**Source text**
Mountain in Biscay, Spain

Anboto (1,331 m) is a limestone mountain of the Western Basque Country, the highest peak of the Urkiola range and not far from the Urkiola mountain pass between Durango and Vitoria-Gasteiz.

== Description ==
An immense mass of limestone, very compact and of gray color, the mountain contains fossil remnants of massive prehistoric corals and large seashells.

The north face has impressive 1,000 m high cliffs, towering over the valley of Atxondo. The south face descends more smoothly toward the pass of Urkiolamendi; more even, it is used for the more popular routes of ascent.

The ascent, which can be carried out on any of its faces, requires in all cases certain care when passing next to the cliffs.

The Anboto is one of the most known and most characteristic summits of Biscay and of the Basque Country.

On its summit there is a geodesic vertex of second order.

== Mythology ==

Anboto has always been related to magic and mythology. In a cave close to its summit, the legend tells us that Mari, the "Lady of Anboto", has her main dwelling. Legend says that it is usual to see her in the mouth of the cave, on days with good weather, combing her pretty blond hair with a comb of gold in the sunshine. It is not rare either to see her spend nights as a great ball of fire in the sky above Anboto or other places of the Basque Country where she possesses dwellings like the nearby Oiz or Aizkorri. Depending on where she is found there will be good or bad weather.

**Supplied data**
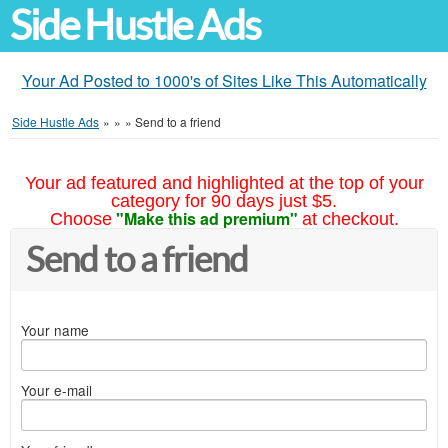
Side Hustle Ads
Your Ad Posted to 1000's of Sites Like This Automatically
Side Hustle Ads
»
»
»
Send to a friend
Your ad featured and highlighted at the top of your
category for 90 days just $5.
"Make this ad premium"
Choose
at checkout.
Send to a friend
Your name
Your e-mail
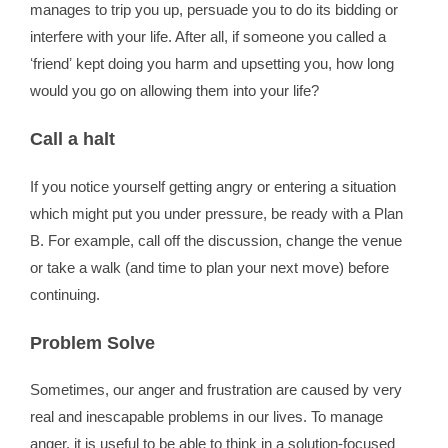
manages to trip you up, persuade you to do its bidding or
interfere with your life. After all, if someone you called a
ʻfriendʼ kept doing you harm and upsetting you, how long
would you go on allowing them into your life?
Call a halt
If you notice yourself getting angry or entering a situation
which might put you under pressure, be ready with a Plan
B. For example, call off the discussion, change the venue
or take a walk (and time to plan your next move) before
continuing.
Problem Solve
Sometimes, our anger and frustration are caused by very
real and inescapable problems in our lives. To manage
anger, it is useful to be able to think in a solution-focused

**Assignment A**
Reproduce the passage of the Anboto text from "Mountain in Biscay, Spain" to "routes of ascent.".
**Assignment B**
Answer these questions from the Anboto text:
(i) How high are the cliffs on the mountain's north face?
(ii) What is located on the summit?
(iii) By what title is Mari known in the legend?
**Assignment C**
Translate this sentence from the Anboto text into Spanish: "On its summit there is a geodesic vertex of second order."
Rely only on the Anboto text and nothing else.

**Expected answer A**
Mountain in Biscay, Spain

Anboto (1,331 m) is a limestone mountain of the Western Basque Country, the highest peak of the Urkiola range and not far from the Urkiola mountain pass between Durango and Vitoria-Gasteiz.

== Description ==
An immense mass of limestone, very compact and of gray color, the mountain contains fossil remnants of massive prehistoric corals and large seashells.

The north face has impressive 1,000 m high cliffs, towering over the valley of Atxondo. The south face descends more smoothly toward the pass of Urkiolamendi; more even, it is used for the more popular routes of ascent.

**Expected answer B**
(i) 1,000 m
(ii) A geodesic vertex of second order
(iii) The "Lady of Anboto"

**Expected answer C**
En su cima hay un vértice geodésico de segundo orden.